◆ **AIM OF THE TASK**: Wherever a line in the data below holds "learning", copy that line.
• • • • •
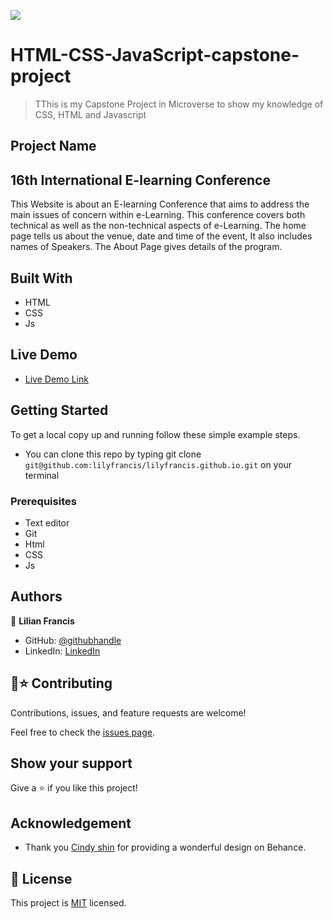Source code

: ![](https://img.shields.io/badge/Microverse-blueviolet)

# HTML-CSS-JavaScript-capstone-project

>TThis is my Capstone Project in Microverse to show my knowledge of CSS, HTML and Javascript

## Project Name
## 16th International E-learning Conference
This Website is about an E-learning Conference that aims to address the main issues of concern within e-Learning. This conference covers both technical as well as the non-technical aspects of e-Learning.
The home page tells us about the venue, date and time of the event, It also includes names
 of Speakers. The About Page gives details of the program. 

## Built With

- HTML
- CSS
- Js

## Live Demo
- [Live Demo Link]( http://www.lilianfrancis.com/)

## Getting Started
To get a local copy up and running follow these simple example steps.

- You can clone this repo by typing git clone `git@github.com:lilyfrancis/lilyfrancis.github.io.git` on your terminal


### Prerequisites
- Text editor
- Git
- Html
- CSS
- Js

## Authors
👤 **Lilian Francis**
- GitHub: [@githubhandle](https://github.com/lilyfrancis)
- LinkedIn: [LinkedIn](https://www.linkedin.com/in/lilianfrancis/)


## 🤝⭐️ Contributing

Contributions, issues, and feature requests are welcome!

Feel free to check the [issues page](https://github.com/lilyfrancis/lilyfrancis.github.io/issues).

## Show your support

Give a ⭐️ if you like this project!

## Acknowledgement
- Thank you [Cindy shin](https://www.behance.net/adagio07) for providing a wonderful design on Behance.
## 📝 License

This project is [MIT](./MIT.md) licensed.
• • • • •
◆ **WRITTEN ANSWER**:
## 16th International E-learning Conference
This Website is about an E-learning Conference that aims to address the main issues of concern within e-Learning. This conference covers both technical as well as the non-technical aspects of e-Learning.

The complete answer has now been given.